For Coke, global sales volume rose 3 percent, but beverage sales were flat in North America. This is partly because Americans are drinking fewer diet sodas, Reuters reports. Interestingly, sales of regular Coke rose 1 percent in North America, which the company attributes to “demand for smaller packages of the product, which Coke has found to have generated more ‘brand love.’”

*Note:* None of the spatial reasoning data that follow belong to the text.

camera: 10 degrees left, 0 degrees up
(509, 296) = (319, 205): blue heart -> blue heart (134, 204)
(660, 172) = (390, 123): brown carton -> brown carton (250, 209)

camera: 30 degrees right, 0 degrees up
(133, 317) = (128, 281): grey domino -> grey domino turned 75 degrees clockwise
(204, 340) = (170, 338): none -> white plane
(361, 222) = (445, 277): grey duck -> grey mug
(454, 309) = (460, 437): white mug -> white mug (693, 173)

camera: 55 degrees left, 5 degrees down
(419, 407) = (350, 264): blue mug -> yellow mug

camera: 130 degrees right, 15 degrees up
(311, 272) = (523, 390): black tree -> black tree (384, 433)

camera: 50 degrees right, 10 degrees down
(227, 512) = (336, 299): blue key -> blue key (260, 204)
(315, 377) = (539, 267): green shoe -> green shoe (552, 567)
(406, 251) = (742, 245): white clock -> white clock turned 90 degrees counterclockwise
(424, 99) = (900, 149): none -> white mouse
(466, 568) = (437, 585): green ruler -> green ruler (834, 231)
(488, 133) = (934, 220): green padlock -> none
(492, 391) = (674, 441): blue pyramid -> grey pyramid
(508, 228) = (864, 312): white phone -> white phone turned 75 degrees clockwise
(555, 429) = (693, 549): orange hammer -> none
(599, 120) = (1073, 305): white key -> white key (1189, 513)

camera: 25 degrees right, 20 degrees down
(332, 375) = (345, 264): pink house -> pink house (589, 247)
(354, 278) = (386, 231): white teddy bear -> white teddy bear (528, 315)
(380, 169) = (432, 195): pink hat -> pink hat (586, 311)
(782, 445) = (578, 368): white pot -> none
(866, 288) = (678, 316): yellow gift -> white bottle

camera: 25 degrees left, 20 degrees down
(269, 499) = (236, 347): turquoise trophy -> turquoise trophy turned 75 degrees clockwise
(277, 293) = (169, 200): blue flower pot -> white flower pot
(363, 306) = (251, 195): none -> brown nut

The Herbalife saga continues. Yesterday, Bill Ackman made what he claimed would be the most important presentation of his career: a three-and-a-half-hour slideshow detailing how the company’s nutrition clubs prove it is a pyramid scheme. If you put “three-and-a-half hours” and “power point” together and guessed that many felt Ackman’s event failed to live up to the hype, you would be correct. David Gaffen spent most of the time during the presentation tracking the steady rise in Herbalife’s share price. At one point yesterday it was up 25 percent over where it had opened.
Herbalife’s statement on the presentation seized on this: “Once again, Bill Ackman has over-promised and under-delivered on his $1 billion bet against our company.” John Hempton at Bronte Capital (long a supporter on the Herbalife side) didn’t find Ackman that convincing. He says he too has done a lot of research on the company and its nutrition companies. “This is not a pyramid. There are plenty of real sales to real people … Its a lousy business but it is a business in which people have integrated their lives and their families,” he writes.